#### 本文:

• • •

日本維新の会の全体的な改憲事項は、「維新八策」2021政策提言で公表されている。①教育無償化、②道州制(統治機構改革)、③憲法裁判所、④その他として憲法9条、国民投票、緊急事態条項、皇室などである。そのうち、すでに改憲案(2016年)として条文化されているのは①②③である。改憲3項目案は、自民党の2018年「改憲4項目案」(自衛隊明記、緊急事態条項、教育の充実規定、参院選合区解消規定)と対比すると、関連項目は教育規定だけである。2012年自民党の全面的改憲草案を含めると、地方自治規定の改正(道州制)も関連する。維新が教育無償化と二重行政解消にかかわる道州制を改憲項目に掲げる理由は、同党のこれまでの政策から理解しうるが、憲法裁判所提案には説明がなく不可解である。予定の9条改正(自衛隊容認)と緊急事態(内閣独裁)条項の改憲案はまだ提示されていないが、自民党案などに近いものになると思われる。しかし、維新の改憲提言や改憲案は、これまでの保守派、読売新聞社、財界、自民党議員らの改憲案にみられるもので、教育無償化以外は特に新規性はない。

■教育無償化条項

現行憲法26条が国民の教育を受ける権利と義務教育無償を規定しているのに比べ、維新の改憲案は幼児期から高等教育までの教育無償を規定しているのがアピールポイントであるが、改憲を誘導するものである。憲法26条は義務教育無償以外を禁止するものではなく、教育無償化は改憲しなくとも法律(学校教育法)で実施可能である。外国の高等教育無償は憲法で明記されていなくとも実施されている例もある。改憲で時間と労力をとるまでもなく、直ちに法律で実施すべきである。民主党政権で高校授業料無償化法が制定されるときに、高等教育の段階的無償化を定める国際人権A規約を無視し、自民党とともに維新も反対したのに、その反省もない。また維新がいう無償化は実態的には授業料に限定され、学校への公的助成を行うものではない。むしろ助成は削減されている。また、改憲案の「公の性質」を有する学校への無償化を口実に、教育への国家・自治体の統制(大学組織運営への関与や大阪教育基本条例など)も懸念される。

• • •

#### データ一覧:
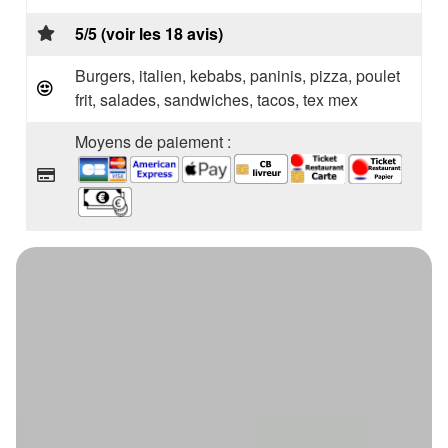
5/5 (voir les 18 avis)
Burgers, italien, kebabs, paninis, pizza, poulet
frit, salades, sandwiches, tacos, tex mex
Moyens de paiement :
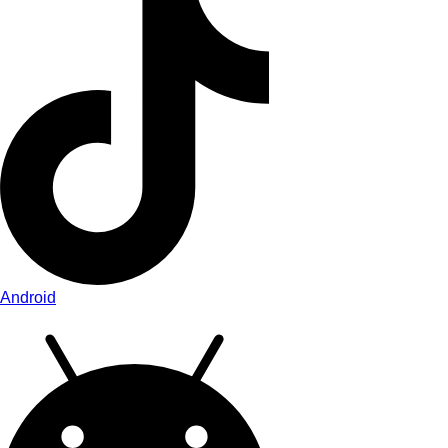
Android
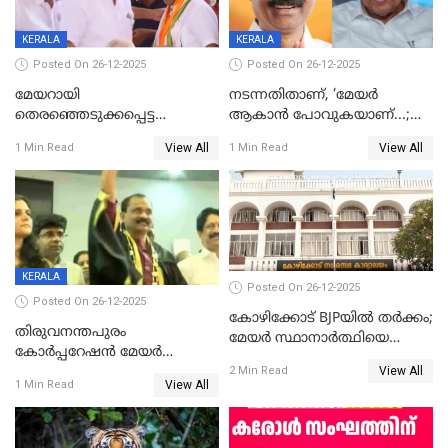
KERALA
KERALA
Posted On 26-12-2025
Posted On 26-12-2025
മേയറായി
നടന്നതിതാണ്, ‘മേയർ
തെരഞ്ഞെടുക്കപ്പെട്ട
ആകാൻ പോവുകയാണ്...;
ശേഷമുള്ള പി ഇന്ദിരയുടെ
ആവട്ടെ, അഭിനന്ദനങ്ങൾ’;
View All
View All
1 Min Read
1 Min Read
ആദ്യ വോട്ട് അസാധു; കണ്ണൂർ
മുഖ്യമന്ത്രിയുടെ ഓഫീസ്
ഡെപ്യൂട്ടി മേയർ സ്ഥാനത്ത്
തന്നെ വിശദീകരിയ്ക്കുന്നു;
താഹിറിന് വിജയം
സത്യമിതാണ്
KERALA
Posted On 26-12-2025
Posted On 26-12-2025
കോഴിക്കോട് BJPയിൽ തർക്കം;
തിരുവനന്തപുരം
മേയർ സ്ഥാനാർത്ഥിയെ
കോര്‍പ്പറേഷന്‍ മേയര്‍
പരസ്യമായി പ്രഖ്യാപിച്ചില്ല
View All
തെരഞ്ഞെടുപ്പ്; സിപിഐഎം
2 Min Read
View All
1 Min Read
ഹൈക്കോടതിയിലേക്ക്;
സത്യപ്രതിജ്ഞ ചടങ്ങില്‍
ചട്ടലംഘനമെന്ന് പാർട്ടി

• • •

#### 問題:
A) 本文では、現行憲法26条は何を定めているとされていますか。
B) 本文の「現行憲法26条が国民の教育を」から始まり「基本条例など)も懸念される。」で終わる部分を、「維新」を「日本維新の会」に入れ替えて書き直してください。

#### 問題ごとの答え:
A) 国民の教育を受ける権利と義務教育無償です。

B)
現行憲法26条が国民の教育を受ける権利と義務教育無償を規定しているのに比べ、日本維新の会の改憲案は幼児期から高等教育までの教育無償を規定しているのがアピールポイントであるが、改憲を誘導するものである。憲法26条は義務教育無償以外を禁止するものではなく、教育無償化は改憲しなくとも法律(学校教育法)で実施可能である。外国の高等教育無償は憲法で明記されていなくとも実施されている例もある。改憲で時間と労力をとるまでもなく、直ちに法律で実施すべきである。民主党政権で高校授業料無償化法が制定されるときに、高等教育の段階的無償化を定める国際人権A規約を無視し、自民党とともに日本維新の会も反対したのに、その反省もない。また日本維新の会がいう無償化は実態的には授業料に限定され、学校への公的助成を行うものではない。むしろ助成は削減されている。また、改憲案の「公の性質」を有する学校への無償化を口実に、教育への国家・自治体の統制(大学組織運営への関与や大阪教育基本条例など)も懸念される。